9.1 Load packages and import data

Let’s load some familiar packages first:

library(tidyverse)
library(naniar)
library(knitr)
library(skimr)

We will also need a new package called infer, so install that package using the procedure you previously learned, then load it:

library(infer)

Import Data

For this tutorial we’ll use the human gene length dataset that is used in Chapter 4 of the Whitlock & Schluter text.

The dataset is described in example 4.1 in the text.

Let’s import it:

genelengths <- read_csv("https://raw.githubusercontent.com/ubco-biology/BIOL202/main/data/humangenelength.csv")

## Rows: 22385 Columns: 4
## ── Column specification ────────────────────────────────────────────────────────
## Delimiter: ","
## chr (3): gene, name, description
## dbl (1): size
## 
## ℹ Use `spec()` to retrieve the full column specification for this data.
## ℹ Specify the column types or set `show_col_types = FALSE` to quiet this message.
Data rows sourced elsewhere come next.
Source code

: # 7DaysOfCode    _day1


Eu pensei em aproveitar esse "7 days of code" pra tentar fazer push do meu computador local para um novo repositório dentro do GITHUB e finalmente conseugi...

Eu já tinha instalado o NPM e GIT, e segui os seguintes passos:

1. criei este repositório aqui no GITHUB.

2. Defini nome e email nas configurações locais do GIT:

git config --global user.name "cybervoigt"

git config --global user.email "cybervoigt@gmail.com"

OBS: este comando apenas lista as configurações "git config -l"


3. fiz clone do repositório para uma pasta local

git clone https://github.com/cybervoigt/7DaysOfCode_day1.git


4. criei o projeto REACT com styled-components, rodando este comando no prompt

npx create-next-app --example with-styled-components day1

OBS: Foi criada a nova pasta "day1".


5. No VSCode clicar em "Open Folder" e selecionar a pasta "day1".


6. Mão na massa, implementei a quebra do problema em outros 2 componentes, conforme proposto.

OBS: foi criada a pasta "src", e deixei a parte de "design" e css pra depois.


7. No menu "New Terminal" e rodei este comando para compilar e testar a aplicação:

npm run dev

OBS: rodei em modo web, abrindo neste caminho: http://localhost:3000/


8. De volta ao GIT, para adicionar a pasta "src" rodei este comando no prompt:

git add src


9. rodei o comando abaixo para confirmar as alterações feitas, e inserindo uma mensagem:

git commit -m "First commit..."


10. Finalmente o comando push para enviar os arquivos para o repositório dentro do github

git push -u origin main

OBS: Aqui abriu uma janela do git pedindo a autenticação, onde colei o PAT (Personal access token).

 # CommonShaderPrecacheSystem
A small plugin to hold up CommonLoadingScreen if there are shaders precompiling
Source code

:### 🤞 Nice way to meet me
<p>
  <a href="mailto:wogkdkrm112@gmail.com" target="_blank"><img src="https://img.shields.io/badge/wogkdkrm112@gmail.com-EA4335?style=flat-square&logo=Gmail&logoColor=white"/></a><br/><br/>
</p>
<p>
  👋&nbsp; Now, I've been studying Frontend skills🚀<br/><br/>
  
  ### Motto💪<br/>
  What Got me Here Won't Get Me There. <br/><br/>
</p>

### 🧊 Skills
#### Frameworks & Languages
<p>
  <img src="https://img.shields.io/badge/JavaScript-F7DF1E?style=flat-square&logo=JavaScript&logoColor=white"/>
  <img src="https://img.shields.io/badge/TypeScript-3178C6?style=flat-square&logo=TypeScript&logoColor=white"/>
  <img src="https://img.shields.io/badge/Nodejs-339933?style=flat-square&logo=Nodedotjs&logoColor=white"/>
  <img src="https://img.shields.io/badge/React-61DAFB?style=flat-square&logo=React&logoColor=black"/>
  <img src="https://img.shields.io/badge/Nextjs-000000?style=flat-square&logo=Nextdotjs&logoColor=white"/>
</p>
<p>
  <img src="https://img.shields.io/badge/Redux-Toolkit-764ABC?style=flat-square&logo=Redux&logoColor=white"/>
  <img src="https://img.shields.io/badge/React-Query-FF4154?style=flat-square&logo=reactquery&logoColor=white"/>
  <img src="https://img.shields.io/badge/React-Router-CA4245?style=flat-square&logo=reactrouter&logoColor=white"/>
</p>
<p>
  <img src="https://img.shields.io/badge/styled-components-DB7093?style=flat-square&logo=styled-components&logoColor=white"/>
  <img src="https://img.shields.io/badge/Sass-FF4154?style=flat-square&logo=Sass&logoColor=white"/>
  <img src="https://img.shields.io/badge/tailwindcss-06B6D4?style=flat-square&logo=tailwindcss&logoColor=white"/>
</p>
Get an overview of the data

We’ll use skim_without_charts to get an overview:

genelengths %>%
  skim_without_charts()

(#tab:est_overview)Data summary
Name	Piped data
Number of rows	22385
Number of columns	4
_______________________
Column type frequency:
character	3
numeric	1
________________________
Group variables	None

Variable type: character

skim_variable	n_missing	complete_rate	min	max	n_unique
gene	0	1.00	17	18	22385
name	0	1.00	2	15	19906
description	432	0.98	1	51	4183

Variable type: numeric

skim_variable	n_missing	complete_rate	mean	sd	p0	p25	p50	p75	p100
size	0	1	3511.46	2833.29	69	1684	2744	4511	109224

The “size” variable is the key one: it includes the gene lengths (number of nucleotides) for each of the 22385 genes in the dataset.